Отправительница надеялась, что от нее-то Николай Евграфович примет эту небольшую денежную помощь.
Эх, если бы пораньше!..
Мне подумалось, что прислала деньги старшая сестра «Старика». Перешлю ему письмо и спрошу, как поступить с 25 рублями? Израсходовать бы их на оградку и памятник.
2 июля. Наконец-то мне разрешено оставшиеся полтора года отбыть в Чите.
Как я ждал этого ответа! Но, получив его, даже не обрадовался, словно присвоил то, что по праву принадлежало Николаю.
Не уеду, пока не соберу достаточно денег и не поставлю памятника.
О Марии Германовне нет вестей. Где она? Через неделю может приехать.
И ничего-то бедняжка не подозревает!
Глава третья
1
Перед петровым днем в доме Зыряновых целую неделю пахло солодом и хмелем.

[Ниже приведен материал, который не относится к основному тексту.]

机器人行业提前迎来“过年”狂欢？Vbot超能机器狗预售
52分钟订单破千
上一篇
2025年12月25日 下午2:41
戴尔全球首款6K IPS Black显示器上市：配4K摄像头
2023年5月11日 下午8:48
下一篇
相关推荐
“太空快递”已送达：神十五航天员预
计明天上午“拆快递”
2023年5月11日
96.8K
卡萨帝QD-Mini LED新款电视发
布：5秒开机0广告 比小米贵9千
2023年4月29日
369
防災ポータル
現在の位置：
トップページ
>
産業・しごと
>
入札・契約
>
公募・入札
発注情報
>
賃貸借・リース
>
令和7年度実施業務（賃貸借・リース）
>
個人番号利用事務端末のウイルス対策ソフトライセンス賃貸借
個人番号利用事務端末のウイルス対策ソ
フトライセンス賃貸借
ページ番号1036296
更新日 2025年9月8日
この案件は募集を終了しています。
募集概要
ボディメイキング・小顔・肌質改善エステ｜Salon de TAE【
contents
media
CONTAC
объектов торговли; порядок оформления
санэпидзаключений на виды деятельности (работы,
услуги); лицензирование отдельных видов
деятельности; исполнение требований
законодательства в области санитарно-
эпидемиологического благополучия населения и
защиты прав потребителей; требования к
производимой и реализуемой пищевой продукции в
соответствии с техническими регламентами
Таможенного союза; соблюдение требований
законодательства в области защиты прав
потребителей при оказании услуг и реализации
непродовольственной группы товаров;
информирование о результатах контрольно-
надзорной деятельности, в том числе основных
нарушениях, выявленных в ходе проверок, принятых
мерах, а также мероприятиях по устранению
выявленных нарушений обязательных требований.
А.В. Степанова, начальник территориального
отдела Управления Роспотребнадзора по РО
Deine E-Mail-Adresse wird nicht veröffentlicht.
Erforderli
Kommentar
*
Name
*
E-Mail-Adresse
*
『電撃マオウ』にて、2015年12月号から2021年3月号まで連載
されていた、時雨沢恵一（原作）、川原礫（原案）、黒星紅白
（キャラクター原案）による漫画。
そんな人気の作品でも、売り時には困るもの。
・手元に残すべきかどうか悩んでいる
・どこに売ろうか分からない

Варламовна, выстлав пшеничной соломой стенки глиняных корчаг, — каждая по полтора ведра! — влила в них солодовую болтушку и задвинула в печь. Там корчаги прели целый день. Когда упревшая болтушка покрылась бугристой и темной коркой, она, вооружившись громадным ухватом, вытащила корчаги, влила в них кипятку, поставила на деревянный желоб, вынула затычки, и глянцевито-черное сусло потекло густым ручейком. Сдобренное медом, закваской да золотистыми гроздьями хмеля, привезенного из лесной чащи, сусло превратилось в пиво.

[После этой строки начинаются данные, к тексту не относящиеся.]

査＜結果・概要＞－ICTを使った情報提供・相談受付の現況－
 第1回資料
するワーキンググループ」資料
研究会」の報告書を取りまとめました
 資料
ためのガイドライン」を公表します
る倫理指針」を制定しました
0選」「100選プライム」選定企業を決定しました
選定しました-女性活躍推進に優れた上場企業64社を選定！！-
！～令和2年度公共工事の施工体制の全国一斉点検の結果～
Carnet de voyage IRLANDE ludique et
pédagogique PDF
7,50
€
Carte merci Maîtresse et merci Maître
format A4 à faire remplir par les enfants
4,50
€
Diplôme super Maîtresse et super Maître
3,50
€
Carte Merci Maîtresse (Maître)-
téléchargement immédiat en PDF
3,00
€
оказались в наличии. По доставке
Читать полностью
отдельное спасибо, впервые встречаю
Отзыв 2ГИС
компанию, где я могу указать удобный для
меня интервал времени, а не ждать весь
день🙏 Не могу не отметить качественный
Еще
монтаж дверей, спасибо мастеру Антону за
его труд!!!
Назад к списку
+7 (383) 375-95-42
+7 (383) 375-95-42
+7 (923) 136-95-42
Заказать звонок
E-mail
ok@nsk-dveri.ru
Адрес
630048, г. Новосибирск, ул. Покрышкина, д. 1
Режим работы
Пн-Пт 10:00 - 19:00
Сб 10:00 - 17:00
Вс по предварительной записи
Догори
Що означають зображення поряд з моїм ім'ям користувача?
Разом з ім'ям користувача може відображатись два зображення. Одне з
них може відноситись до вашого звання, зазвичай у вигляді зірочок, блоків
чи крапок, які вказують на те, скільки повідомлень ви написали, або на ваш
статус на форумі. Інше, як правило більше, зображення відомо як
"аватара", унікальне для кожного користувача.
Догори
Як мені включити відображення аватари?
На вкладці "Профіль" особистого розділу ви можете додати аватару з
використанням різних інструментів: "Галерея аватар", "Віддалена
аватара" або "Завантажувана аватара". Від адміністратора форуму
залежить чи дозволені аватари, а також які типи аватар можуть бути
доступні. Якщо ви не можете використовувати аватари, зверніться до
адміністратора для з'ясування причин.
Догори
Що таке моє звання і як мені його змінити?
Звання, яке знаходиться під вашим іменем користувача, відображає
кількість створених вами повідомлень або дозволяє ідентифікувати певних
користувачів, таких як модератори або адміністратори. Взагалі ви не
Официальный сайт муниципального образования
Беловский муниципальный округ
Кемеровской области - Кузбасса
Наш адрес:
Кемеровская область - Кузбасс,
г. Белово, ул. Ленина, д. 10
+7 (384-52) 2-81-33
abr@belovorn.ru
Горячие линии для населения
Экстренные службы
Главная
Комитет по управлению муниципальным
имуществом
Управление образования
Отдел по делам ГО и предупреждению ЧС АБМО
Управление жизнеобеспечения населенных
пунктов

Пиво бродило так бурно, что терпкий аромат щекотал ноздри. Варламовна чихала и, крестясь, пощелкивала языком:
— Заиграло пивцо славненько! Справим престольный праздничек! Не хуже других…
Владимир Ильич и Надежда Константиновна, отложив рукописи, занялись поисками новой квартиры, — хотелось съехать с этого двора до большой «гулянки» хозяев. Но подыскать удобные комнаты было нелегко.
Симон Ермолаев, волостной казначей, узнал о тщетных поисках, когда выдавал «политикам» по восемь целковых «кормовых». Ульянову попенял:
— Что ж мне-то не сказали? Не последний человек в деревне — мог бы давно присоветовать.
— Не привыкли к властям обращаться за советами.
— Сами с усами — люди гордые. А я не стражник Заусаев. Я — по-человечески. И есть квартирка добренька. — У Симона Афанасьевича блеснули в усмешке широкие зубы. — Ко мне в соседи!
И казначей рассказал: уехал прежний волостной писарь, скоро увезет семью — освободятся хоромины, каких не сыскать, почитай, во всей волости! На манер городских! Такой дом хоть в Красноярск перевози, и то не стыдно. Красивее, чем у него, Симона Ермолаева.
— Я знаю. — Владимир Ильич повернулся к Надежде Константиновне, и голос его наполнился особой значимостью. — Дом строил для себя декабрист Фаленберг!
— А теперешняя хозяйка — вдова, Парасковья Олимпиевна, — продолжал Симон Афанасьевич. — С малолетками мается: парнишка да две девчонки. Им одной горницы хватит. Покамест сам-то Петров был, справно жили. Вон какие амбары!..
— Амбары нас не интересуют. Поспешите выдать деньги. Крупской и мне.
— Крупской не прислали.
— Как не прислали?! Она здесь уже больше семи недель. И прошение было отправлено своевременно.